Certainly anyone should be wary of anything he has Polonius say! (But then Shakespeare, like everyone else, is much more quoted than actually read, so I don't think many know Polonius said it, or what that means.)
In addition to that I think it worth noting that such rhetoric is very modern, very 20th century and after-and Shakespeare wasn't that. Ian Watt's extremely concise explanation of just how off people are about that is in fact one of the things that won my admiration to his Rise of the Novel. Even if the book was mainly about the 18th century novel, his discussion of just how big the gap between the views of the modern world, and Shakespeare's time and outlook, are, struck me as worth any number of the conventional courses on the subject that totally overlook these things, and, as Wilde put it, leave so many seeing "neither the beauties nor the defects of his plays."
I think that's true. When I look at Shakespeare merchandise, there are lots of quotes that are just ripped off from context, like "To thine own self be true" or "Though she be little, she is fierce", and I think lots of people don't know who said those lines.
My problem with "be yourself" is that I don't know what it means.

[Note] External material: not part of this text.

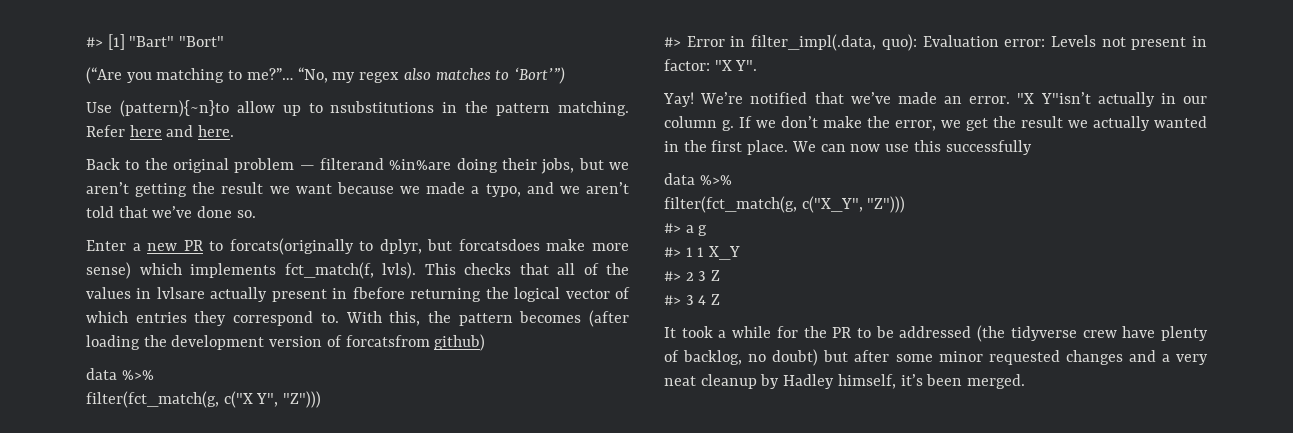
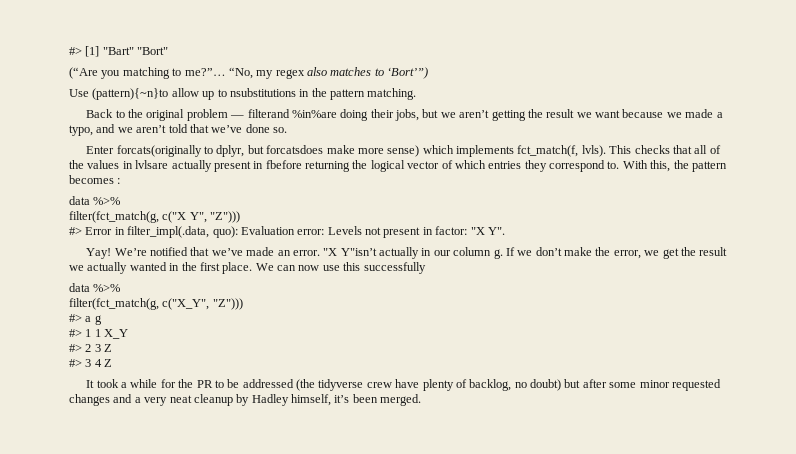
[86,125,235,137] Refer here and here. -> (417, 94) none
[132,240,224,251] a new PR to -> (115, 150) none
[589,310,629,327] [86,334,486,351] (after loading the development version of forcatsfrom github) -> [117,178,121,184] :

My experience is that this repetition of famous remarks without knowing the source is standard. With Shakespeare it's particularly conspicuous because he is the most quoted poet in the English language, but it's very common to see this with every other major figure-George Bernard Shaw, for example. (Most of the quotation of Shaw, I think, is of material in the appendix to Man and Superman containing one of the characters' thoughts about society, but I suspect almost no one who throws these quotes around ever read the play, or even just the appendix.)
Basically, people get impressed by a famous phrase, sometimes because it genuinely wins their admiration, but probably more often because of its authority as a "famous phrase," and think throwing it around makes them look erudite (as if they spent their time so immersed in literature that the exact wording just comes to them)--or to be precise, look as if they have an erudition they haven't actually earned.
Ironically--sadly--they actually teach young people to do this in school. The composition textbooks actually tell them that it's good to open their paper with a famous quote, without worrying about whether or not they quote something they know or understand (in part because they promote that showing off of an erudition one doesn't actually have as a way of "claiming authority"). I remember the book I used as an instructor for many years when suggesting this offered an example in which Indira Gandhi spoke about making peace. Even the more knowledgeable in my classes saw "Gandhi" and "peace" and thought it must be Mohandas/Mahatma Gandhi, unaware there was ever any other Gandhi, let alone the actual source of and context for the words.